# WHAT THE TASK REQUIRES:
Reprint each record exactly. Pictures are not reprinted.

# PROVIDED DATA:
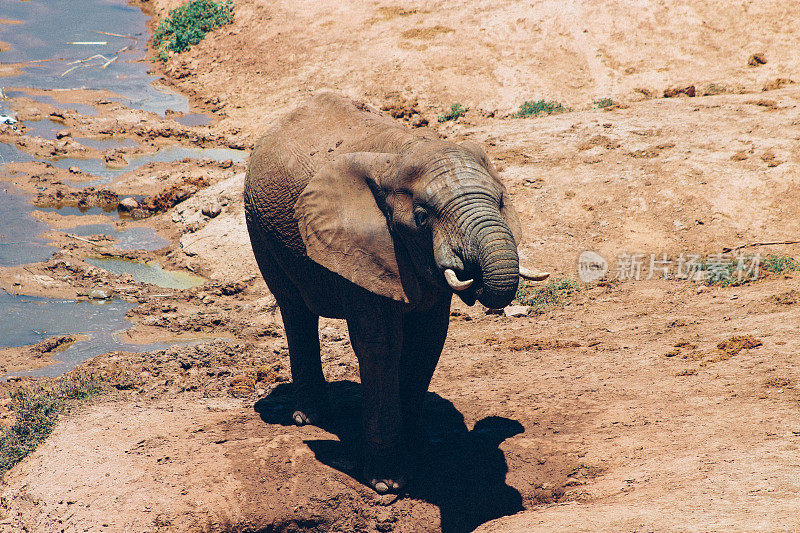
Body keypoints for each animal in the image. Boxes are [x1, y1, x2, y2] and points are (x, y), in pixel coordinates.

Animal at [241, 92, 548, 494]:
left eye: (500, 202)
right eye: (421, 217)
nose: (474, 274)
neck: (404, 153)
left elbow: (427, 339)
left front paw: (420, 452)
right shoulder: (361, 247)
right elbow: (382, 345)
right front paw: (388, 486)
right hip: (258, 227)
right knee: (295, 309)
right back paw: (308, 417)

# SOLUTION:
Body keypoints for each animal in the image. Boxes are [x1, y1, x2, y2] and points are (x, y), in pixel coordinates.

Animal at [241, 92, 548, 494]:
left eye: (500, 202)
right eye: (421, 217)
nose: (474, 274)
neck: (404, 153)
left elbow: (427, 339)
left front paw: (420, 452)
right shoulder: (361, 247)
right elbow: (382, 345)
right front paw: (388, 486)
right hip: (258, 227)
right knee: (295, 309)
right back paw: (308, 417)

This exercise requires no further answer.